Today’s Tidbits: October 29, 2018

Today’s Tidbits: October 29, 2018

Here are’s tidbits for October 29, 2018:  Epps not sure why she was bumped from ISS mission; Hubble back in business; ESA ministers endorse future vision. Be sure to check our website for feature stories and follow us on Twitter (@SpcPlcyOnline) for more news and live tweeting of events.

Epps Not Sure Why She was Bumped From ISS Mission

NASA astronaut Jeanette Epps speaking at the Center for Strategic and International Studies (CSIS), October 29, 2018. Screengrab.

NASA astronaut Jeanette Epps reiterated today that she does not know why she was removed from her mission to the International Space Station (ISS).  Epps was training in Russia for the Expedition 56/57 mission that launched in June on Soyuz MS-09 when she was informed that she would not fly after all.   She was replaced by Serena Auñón-Chancellor.

Epps would have been the first African-American on a long-duration ISS expedition mission.

Speaking at a CSIS event this evening, she said her removal was a “management decision” that she does not yet understand and “we are still working through it.”  Asked if it was racially motivated or if the Russians were involved, she emphasized that her training was going well and her work with the Russians was “very friendly and very warm. … I wouldn’t say that the Russians had anything to do with this. … In my opinion I don’t think that they did.  Whether race played an issue,  I don’t know what’s in the mind of other people, I can’t say that, oh, definitely, or anything like that.  So I’m not quite sure of the reasons myself.  I do see a lot in the media of people speculating, but it is all speculation at this point.”

She has not been assigned to another mission yet, but is hopeful that’s in her future.

Hubble Back in Business

The Hubble Space Telescope is back to work making science observations of the universe.  Engineers were able to get a balky gyro working again.

As we reported earlier, Hubble needs three gyros to be able to do its full science workload.  It has six, all of which were replaced the last time it was visited by astronauts aboard a space shuttle in 2009.  Three were an older version, and three an improved design.  All three of the older versions have failed, as expected.  When the last of those failed on October 5, operators turned on one of the improved gyros that had been dormant for 7.5 years.  It did not operate as planned.   They finally got it working by turning the telescope in opposite directions (“slewing”) to clear any blockage in the “float” (the cylinder in which the gyro’s wheel is mounted).

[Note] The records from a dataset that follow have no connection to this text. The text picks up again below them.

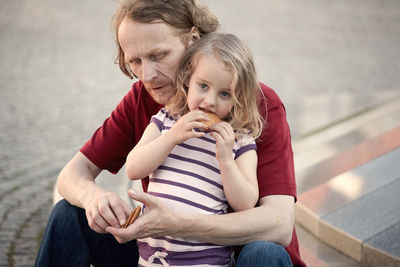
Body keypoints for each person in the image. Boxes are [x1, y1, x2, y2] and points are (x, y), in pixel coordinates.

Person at [35, 0, 306, 266]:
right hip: (158, 254)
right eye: (135, 61)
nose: (148, 75)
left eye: (158, 55)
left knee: (263, 253)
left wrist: (181, 225)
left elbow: (279, 225)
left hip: (232, 259)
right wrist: (94, 197)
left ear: (192, 40)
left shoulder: (258, 105)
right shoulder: (145, 99)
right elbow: (72, 174)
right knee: (68, 215)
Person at [125, 32, 262, 266]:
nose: (209, 101)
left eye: (224, 93)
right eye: (203, 86)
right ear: (188, 79)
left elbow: (246, 203)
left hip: (207, 260)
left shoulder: (240, 141)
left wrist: (226, 159)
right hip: (154, 258)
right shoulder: (166, 121)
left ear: (239, 97)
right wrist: (171, 138)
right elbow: (133, 168)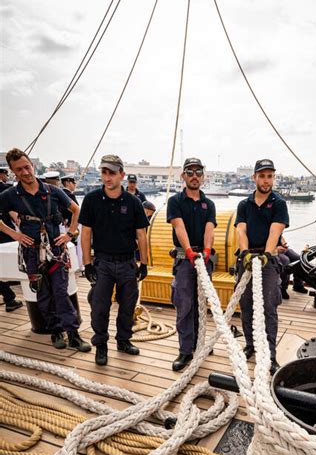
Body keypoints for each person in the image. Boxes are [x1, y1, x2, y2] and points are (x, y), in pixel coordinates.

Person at [0, 148, 90, 350]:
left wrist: (70, 234)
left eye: (26, 167)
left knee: (61, 291)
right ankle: (56, 331)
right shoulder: (11, 195)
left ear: (31, 165)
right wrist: (14, 235)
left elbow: (76, 210)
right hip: (32, 252)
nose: (25, 172)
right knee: (43, 293)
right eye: (19, 170)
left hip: (56, 250)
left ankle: (73, 334)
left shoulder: (53, 191)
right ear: (13, 172)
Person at [79, 154, 149, 366]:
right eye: (104, 172)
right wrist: (87, 264)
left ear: (122, 175)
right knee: (99, 306)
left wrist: (143, 263)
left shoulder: (133, 202)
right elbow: (86, 233)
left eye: (111, 173)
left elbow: (141, 234)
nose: (107, 177)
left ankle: (123, 340)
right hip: (103, 263)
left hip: (128, 262)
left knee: (127, 305)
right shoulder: (91, 200)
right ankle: (101, 344)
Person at [235, 159, 289, 375]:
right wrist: (246, 253)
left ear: (273, 178)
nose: (266, 180)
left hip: (267, 259)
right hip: (247, 258)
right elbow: (241, 231)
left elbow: (275, 232)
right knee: (246, 303)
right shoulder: (244, 204)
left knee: (268, 306)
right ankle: (250, 344)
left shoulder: (279, 204)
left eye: (270, 176)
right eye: (262, 176)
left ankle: (270, 354)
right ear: (254, 177)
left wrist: (267, 254)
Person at [166, 157, 216, 371]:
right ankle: (186, 350)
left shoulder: (209, 204)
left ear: (203, 177)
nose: (194, 176)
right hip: (185, 260)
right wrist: (188, 251)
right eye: (190, 172)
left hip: (204, 259)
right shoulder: (175, 201)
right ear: (183, 176)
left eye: (198, 172)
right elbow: (179, 227)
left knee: (201, 304)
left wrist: (205, 251)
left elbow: (209, 229)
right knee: (185, 305)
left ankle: (200, 342)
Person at [0, 167, 23, 312]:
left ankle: (9, 297)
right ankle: (9, 298)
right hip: (5, 234)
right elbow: (14, 212)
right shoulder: (5, 190)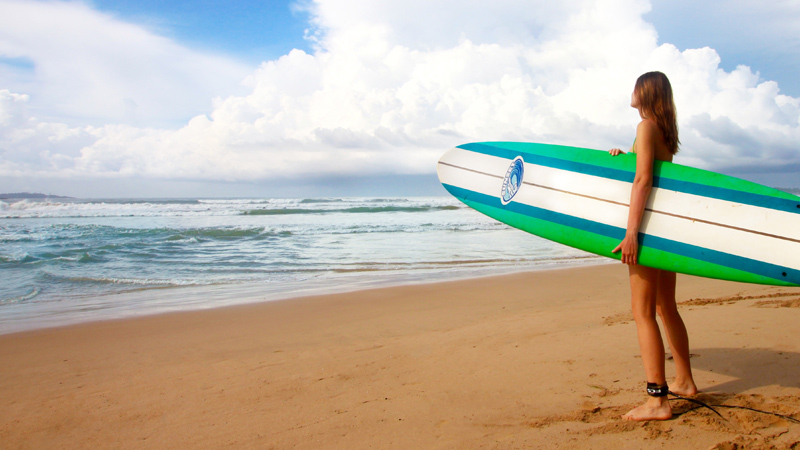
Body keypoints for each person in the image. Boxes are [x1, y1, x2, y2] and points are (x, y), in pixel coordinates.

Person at [609, 71, 697, 421]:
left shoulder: (645, 126)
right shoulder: (662, 131)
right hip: (665, 230)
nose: (630, 92)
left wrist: (631, 234)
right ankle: (685, 381)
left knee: (642, 312)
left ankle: (657, 400)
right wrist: (621, 156)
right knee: (666, 308)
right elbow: (645, 170)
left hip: (645, 229)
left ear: (644, 92)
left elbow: (643, 180)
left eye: (634, 87)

After several days of additional testing, Hubble was put back into science mode late on October 26 and it completed its first new set of science observations at 2:10 am ET on October 27.

ESA Ministers Endorse Future Vision

Ministers from member countries of the European Space Agency (ESA) have endorsed a proposed vision for the future of Europe in space.

An Intermediate Ministerial Meeting (IMM18) of the ministers responsible for space activities from ESA’s member states was held on October 25 in preparation for the upcoming “Space19+” Ministerial Council meeting scheduled for November 2019.

According to an ESA press release, the four “most important decisions” that will face the ministers at Space19+ are:

With respect to programmatic content:

  • to restore ESA’s science programme as the world leader in the physics of the Universe by reversing the long-standing decline in buying power of the Level of Resources;
  • to make Europe central to the new era of global space exploration – forward to the Moon and on to Mars – working with existing (e.g. US) and new partners (e.g. China);
  • to partner with industry to achieve economic growth and societal benefit in traditional applications fields as well as in the new emerging domain of space safety and security (for example, satellites in global 5G communications; managing threats from extreme space weather; enabling new opportunities and markets in space such as in-orbit servicing) through both traditional partnerships and projects as well as ones pushing for more industrial involvement and responsibility; and
  • to reinforce technical innovation spin-in and spin-off.

Decisions will also be needed with regard to ESA’s relationship with the European Union, and policy and regulatory issues.

To that end, the IMM18 endorsed ESA Director General Jan Woerner’s proposal “for the future of Europe in space” including science and exploration, applications, access to space, operations and R&D, including space safety and security.  Read more at: [].

ESA has 22 members (Austria, Belgium, Czech Republic, Denmark, Estonia, Finland, France, Germany, Greece, Hungary, Ireland, Italy, Luxembourg, the Netherlands, Norway, Poland, Portugal, Romania, Spain, Sweden, Switzerland and the United Kingdom), an associate member (Slovenia), and Cooperation Agreements with Canada and seven other European countries (Bulgaria, Croatia, Cyprus, Latvia, Lithuania, Malta and Slovakia).  It has a long history of cooperating with the United States and is a partner in the International Space Station (ISS) program.  It also has cooperative agreements with China in science and human spaceflight and ESA astronauts have trained with their Chinese counterparts.  China is planning to build its own multi-modular space station which it hopes to have operational by 2022.